This morning we visited Essex Farm, site of John McCrae's field hospital. We saw the bunkers that were used as operating rooms, triage stations and dressing rooms. This site was the inspiration for McCrae's poem, In Flanders Fields, which Daria read to us.
We followed this with a visit to Tyne Cot Cemetery, the largest British military cemetery in the world. We spent a solemn half hour here, wandering through the rows of graves and considering the price paid for our freedom. The pupils were given small crosses to lay at the foot of a grave of their choice. Kyle chose a 19 year old. Others chose unknown soldiers, expressing a desire to honour their sacrifice.

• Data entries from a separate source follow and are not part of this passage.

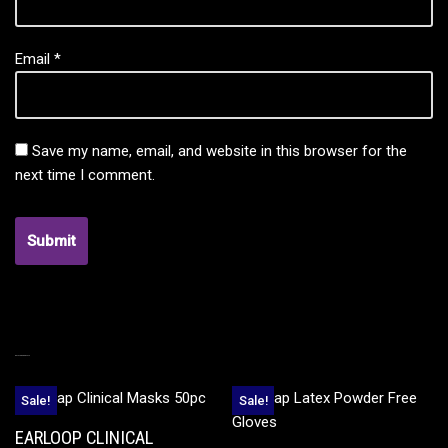
Email
*
Save my name, email, and website in this browser for the
next time I comment.
RELATED PRODUCTS
Sale!
Sale!
EARLOOP CLINICAL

At Langemark, we had chance to see 1 of only 4 German cemeteries in Belgium. Here, there are 40,000 men buried in a mass grave- many of them were under 20 years old. These were the troops that, having just joined up, faced the much smaller but highly trained British army. We took time to read some of the plaques, and to contemplate the scale of the cost of the war for all sides in the conflict.
Lunch was sandwiches -big ones!- in the cafe next to the Hooge trenches. We then spent some time walking in the actual trenches where soldiers fought. Our tour guide brought a decommissioned Lee Enfield rifle- we enjoyed taking shots - photos that is!
We crawled through the German bunker that the British captured in 1916, before jumping on the coach and heading to Ypres.